As outgoing Twitter CEO Elon Musk found butter chicken and naan ‘insanely good,’ a team of senior Tesla executives is reportedly planning to visit India this week to explore entering the niche EV market and expand its footprint beyond China.

As per a media report, citing sources, the Tesla executives are expected to meet officials from Prime Minister Narendra Modi’s office.

“The discussions will revolve around the possibility of local sourcing of components for Tesla’s car models,” the report noted.

Whether Musk will accompany the team was not clear yet, as he gears up to hand over the Twitter baton to Linda Yaccarino, former chairman of Global Advertising and Partnerships at NBC Universal, and “devote more time to Tesla” and bring it back on course.

The visit by Tesla executives comes at a time when the country is betting big on EV adoption.
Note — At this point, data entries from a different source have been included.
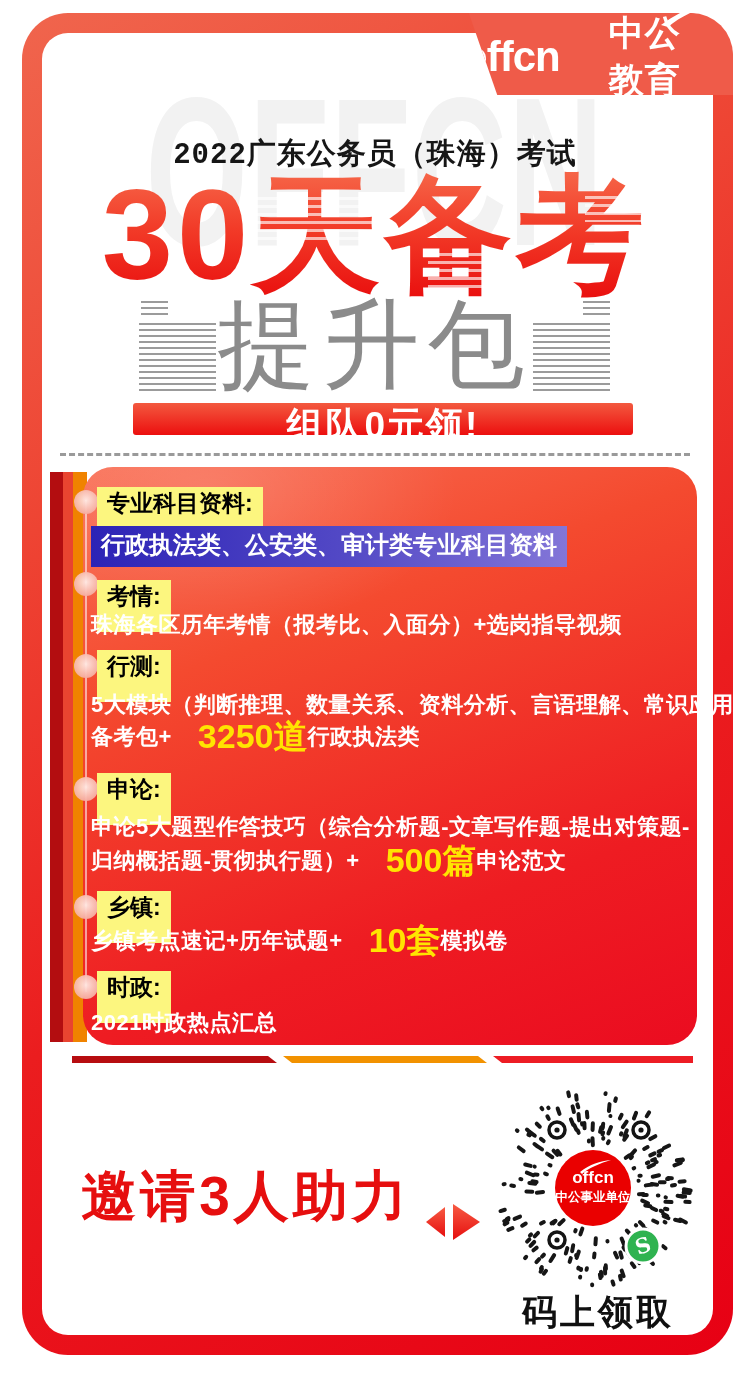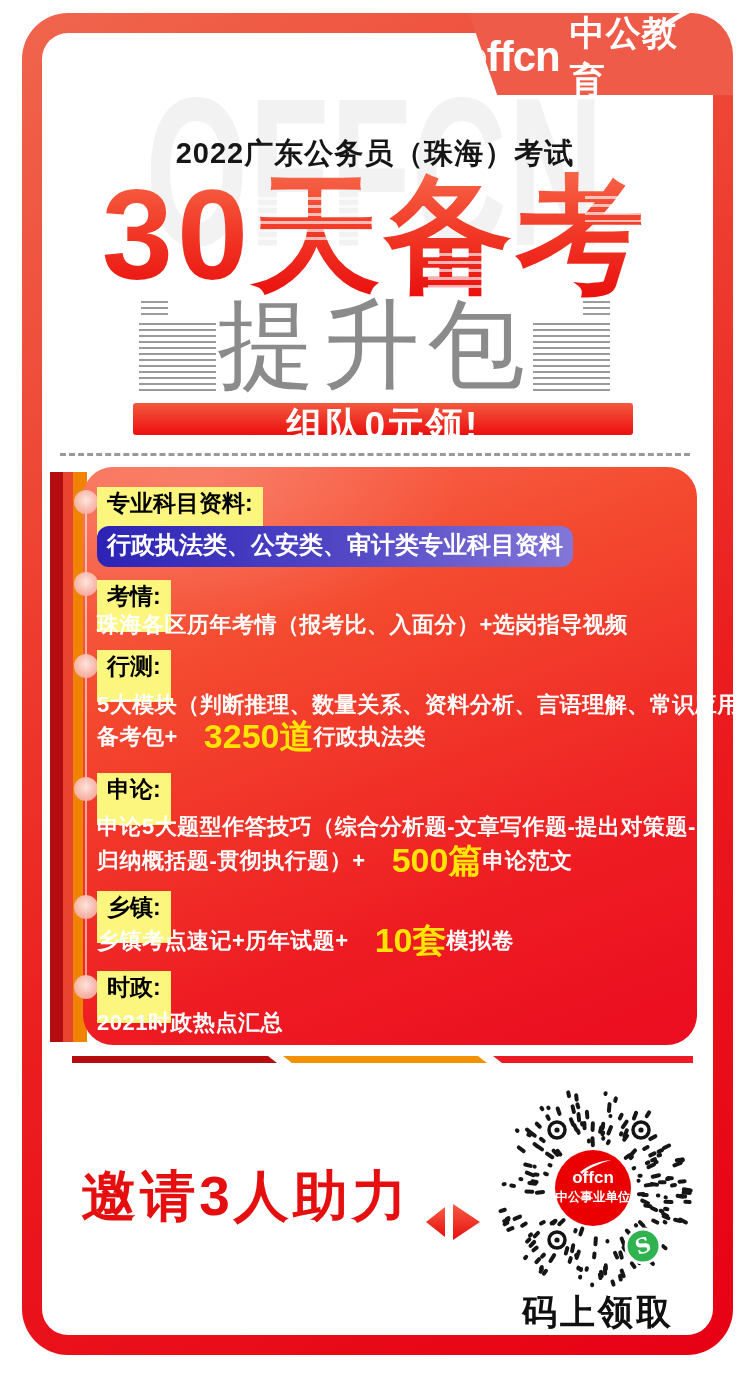--- a/index.html
+++ b/index.html
@@ -9,26 +9,26 @@
   .frame{position:absolute;left:22px;top:13px;width:711px;height:1342px;border-radius:46px;
          background:linear-gradient(150deg,#f0654d 0%,#ee4433 30%,#eb1d1f 60%,#e70014 100%);z-index:1;}
   .frame-inner{position:absolute;left:20px;top:20px;width:671px;height:1302px;border-radius:26px;background:#fff;}
   
   .brand-banner{position:absolute;left:462px;top:13px;width:271px;height:82px;background:#ef5b49;
         border-top-right-radius:42px;clip-path:polygon(2.5% 0,100% 0,100% 100%,13% 100%);
         z-index:5;display:flex;align-items:center;justify-content:flex-end;padding-right:0;}
   .brand-wrap{display:flex;align-items:center;gap:10px;margin-right:20px;margin-top:6px;}
   .logo-en{position:relative;color:#fff;font-weight:bold;font-size:42px;letter-spacing:-1px;line-height:1;}
   .logo-swoosh{position:absolute;right:-10px;top:-16px;}
-  .logo-cn{color:#fff;font-weight:bold;font-size:35px;letter-spacing:1px;}
+  .logo-cn{color:#fff;font-weight:bold;font-size:35px;letter-spacing:1px;margin-left:39px;}
   
   .watermark{position:absolute;left:50%;top:66px;transform:translateX(-50%) scaleX(0.62);transform-origin:center top;
         font-size:212px;font-weight:bold;color:#f2f2f2;line-height:1;z-index:2;letter-spacing:2px;white-space:nowrap;}
   .subtitle{position:absolute;left:0;top:134px;width:100%;text-align:center;font-size:29px;color:#161616;
-        font-weight:600;letter-spacing:1px;z-index:3;}
+        font-weight:600;letter-spacing:1px;z-index:3;font-family:Liberation Mono, monospace;}
   .big-title{position:absolute;left:0;top:168px;width:100%;text-align:center;font-size:128px;font-weight:900;
         line-height:1.05;letter-spacing:4px;z-index:3;
         background:linear-gradient(180deg,#f6684a 0%,#f23b28 45%,#e90d0d 100%);
         -webkit-background-clip:text;background-clip:text;color:transparent;}
   .glitch{position:absolute;z-index:4;background:repeating-linear-gradient(180deg,#fff 0 3px,rgba(255,255,255,0) 3px 8px);opacity:.65;}
   .g1{left:256px;top:197px;width:120px;height:44px;}
   .g2{left:428px;top:253px;width:74px;height:36px;}
   .g3{left:585px;top:196px;width:72px;height:26px;}
   .title2{position:absolute;left:0;top:296px;width:100%;text-align:center;font-size:97px;color:#8b8b8b;
         font-weight:500;letter-spacing:8px;line-height:1;z-index:3;}
@@ -48,21 +48,21 @@
   .strip-3{left:73px;top:472px;width:14px;height:570px;background:#f08300;}
   .panel{position:absolute;left:83px;top:467px;width:614px;height:578px;border-radius:30px;z-index:3;
         background:linear-gradient(160deg,#f96e54 0%,#f44a2f 30%,#ee1c22 72%,#eb0c20 100%);}
   .panel::after{content:"";position:absolute;inset:0;border-radius:30px;
         background:radial-gradient(420px 240px at 20% 4%,rgba(255,255,255,.16),rgba(255,255,255,0) 60%);}
   .tl-line{position:absolute;left:85px;top:500px;width:2px;height:492px;background:rgba(255,255,255,.55);z-index:4;}
   .tl-dot{position:absolute;left:74px;width:24px;height:24px;border-radius:50%;z-index:5;
         background:radial-gradient(circle at 50% 42%,#ffeae4 0%,#f9c2b7 48%,#f29a8d 100%);opacity:.95;}
   .chip{position:absolute;left:97px;background:#fcf67f;color:#000;font-weight:800;font-size:23px;
         line-height:1.2;padding:3px 10px 21px;z-index:5;white-space:nowrap;}
-  .row{position:absolute;left:97px;z-index:5;white-space:nowrap;color:#fff;font-weight:700;font-size:22px;letter-spacing:.5px;border-radius:12px;}
+  .row{position:absolute;left:91px;z-index:5;white-space:nowrap;color:#fff;font-weight:700;font-size:22px;letter-spacing:.5px;}
   .row-blue{background:linear-gradient(90deg,#2c23b6 0%,#544ac6 55%,#8376d8 100%);font-size:24px;font-weight:800;
         padding:3px 10px 6px;letter-spacing:0;}
   .accent{color:#ffe400;font-size:34px;font-weight:800;line-height:22px;vertical-align:-4px;letter-spacing:0;margin-left:26px;}
   
   .seg{position:absolute;top:1056px;height:7px;z-index:3;}
   .seg-1{left:72px;width:205px;background:#b70d10;clip-path:polygon(0 0,calc(100% - 9px) 0,100% 100%,0 100%);}
   .seg-2{left:283px;width:204px;background:#f29200;clip-path:polygon(0 0,calc(100% - 9px) 0,100% 100%,9px 100%);}
   .seg-3{left:493px;width:200px;background:#ed1c24;clip-path:polygon(0 0,100% 0,100% 100%,9px 100%);}
   
   .cta-line{position:absolute;left:28px;width:436px;text-align:center;color:#e60f0f;font-weight:900;z-index:4;white-space:nowrap;}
With the friendly government policies and new entrants arriving on the scene with cheaper EVs, the country is set to witness a plethora of options in the next 2-3 years. Industry experts expect that passenger car EV penetration will cross 21 per cent by 2027 from 1.3 per cent in 2022.

However, Musk has time and again said he faced challenges from the government for releasing its products in India. “Tesla isn’t in India yet due to “Challenges with the government,” he had posted.
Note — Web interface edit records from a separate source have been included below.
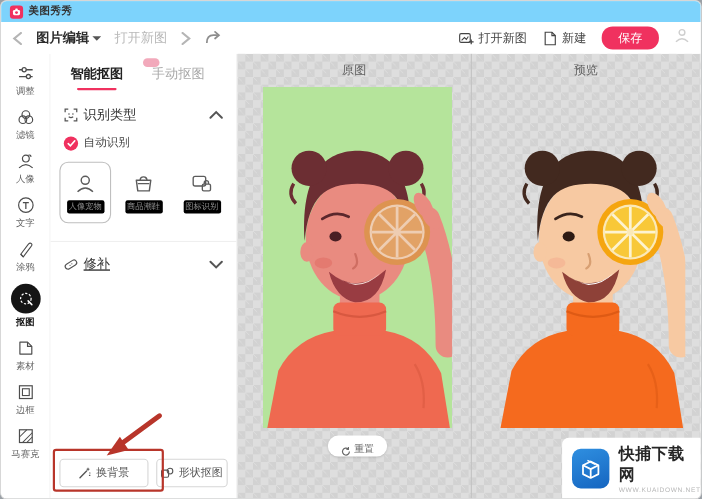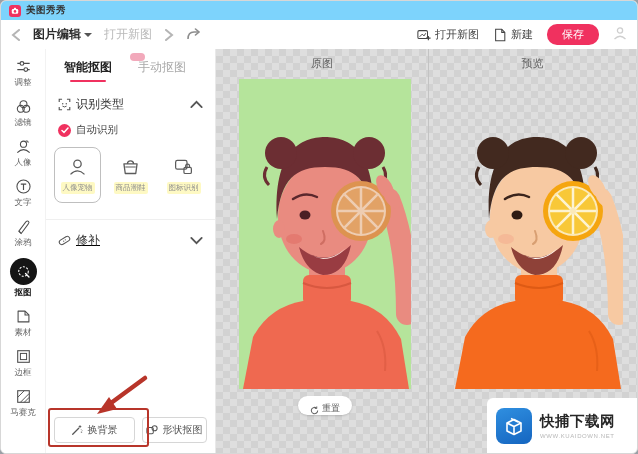--- a/index.html
+++ b/index.html
@@ -45,21 +45,21 @@
   .sec-head svg { width:13px; height:13px; color:#555; }
   .sec-title { font-size:12px; color:#333; }
   .chev { margin-left:auto; color:#9a9a9a; display:flex; }
   .auto-row { display:flex; align-items:center; gap:5px; padding:10px 12px 0 12px; cursor:pointer; }
   .check-circle { width:13px; height:13px; border-radius:50%; background:var(--brand); display:flex; align-items:center; justify-content:center; }
   .auto-label { font-size:10.5px; color:#444; }
   .cards { display:flex; gap:6px; padding:10px 8px 0 8px; }
   .card { width:49px; height:56px; display:flex; flex-direction:column; align-items:center; justify-content:center; gap:5px; border:1px solid transparent; border-radius:8px; cursor:pointer; }
   .card.selected { border-color:#bfbfbf; }
   .card svg { width:21px; height:21px; color:#5c5c5c; }
-  .card-label { font-size:7.5px; color:#8d8d8d; background:#fef9c3; border-radius:2px; padding:1px 2px; white-space:nowrap; }
+  .card-label { font-size:7.5px; color:#8d8d8d; background:#000000; border-radius:2px; padding:1px 2px; white-space:nowrap; }
   .divider { height:1px; background:#efefef; margin:16px 0 0 0; }
   .repair-row { display:flex; align-items:center; gap:5px; padding:12px 12px 0 12px; cursor:pointer;text-decoration:underline; }
   .repair-row svg { width:13px; height:13px; color:#555; }
   .panel-footer { position:absolute; left:0; right:0; bottom:10px; display:flex; padding:0 8px; gap:7px; }
   .pf-btn { display:flex; align-items:center; justify-content:center; gap:4px; height:26px; border:1px solid #d6d6d6; border-radius:4px; background:#fff; font-size:10px; color:#555; cursor:pointer; }
   .pf-btn svg { width:12px; height:12px; }
   .pf-btn.b1 { flex:1.25; }
   .pf-btn.b2 { flex:1; }
 
   
@@ -72,21 +72,21 @@
   .pane-label.l { left:0; width:212px; text-align:center; }
   .pane-label.r { left:212px; right:0; text-align:center; }
   .v-divider { position:absolute; left:212px; top:0; bottom:0; width:1px; background:#c3c3c3; }
   .photo { position:absolute; top:30px; width:172px; height:310px; }
   .photo.left { left:23px; }
   .photo.right { left:235px; }
   .reset-pill { position:absolute; left:82px; top:347px; width:54px; height:19px; background:#fff; border-radius:10px; display:flex; align-items:flex-end; justify-content:center; gap:3px; font-size:9px; color:#666; box-shadow:0 1px 2px rgba(0,0,0,.15); cursor:pointer; }
   .reset-pill svg { width:9px; height:9px; }
 
   
-  .watermark { position:absolute; right:0; bottom:0; width:150px; height:55px; background:#fff; border-top-left-radius:6px; display:flex; align-items:center; gap:8px; padding-left:9px; }
+  .watermark { position:absolute; right:0; bottom:0; width:126px; height:55px; background:#fff; border-top-left-radius:6px; display:flex; align-items:center; gap:8px; padding-left:9px; }
   .wm-logo { width:36px; height:36px; border-radius:8px; background:linear-gradient(160deg,#2f8fe0,#1565c0); display:flex; align-items:center; justify-content:center; }
   .wm-logo svg { width:24px; height:24px; }
   .wm-name { font-size:14.5px; font-weight:bold; color:#262626; letter-spacing:.5px; }
   .wm-url { font-size:6px; color:#b7b7b7; letter-spacing:.6px; margin-top:2px; }
 
   
   .anno-rect { position:absolute; left:47px; top:407px; width:101px; height:39px; border:2px solid #b8352a; border-radius:3px; pointer-events:none; }
   .anno-arrow { position:absolute; left:86px; top:371px; width:70px; height:46px; pointer-events:none; }
 </style>
 </head>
The team he hired in India in 2021 was diverted to focus on the Middle-East and the larger Asia-Pacific markets last year. Currently, India levies 100 per cent tax on the imported cars of price more than $40,000 (Rs 30 lakh), inclusive of insurance and shipping expenses, and cars less than $40,000 are subject to 60 per cent import tax.

With such a price tag, Tesla Model 3 may remain as an affordable model in the US but with import duties, it would become unaffordable in the Indian market with an expected price tag of around Rs 60 lakh. Musk has said he wants to launch cars in India but the country’s import duties on EVs are “highest in the world by far”.

Musk loses appeal, must consult lawyers to post certain Tesla-related tweets

Meanwhile, Elon Musk has lost another bid to end a 2018 settlement with the US Securities and Exchange Commission (SEC) regarding his controversial “funding secured” tweets after a federal appeals court rejected his effort to modify his settlement with the SEC.

The 2nd US Circuit Court of Appeals in Manhattan rejected Musk’s argument that the consent decree reached in 2018 is a “prior restraint” on his speech. “Each tweet plausibly violated the terms of the consent decree,” the Court of Appeals for the Second Circuit in New York City wrote in its ruling, it was reported.

Musk must continue to have certain Tesla-related tweets pre-approved by a lawyer. The court said in its ruling that the SEC investigated three of his tweets: the infamous 2018 “funding secured” tweet that subsequently resulted in the consent decree, a $40 million fine and Musk losing the chairmanship of Tesla.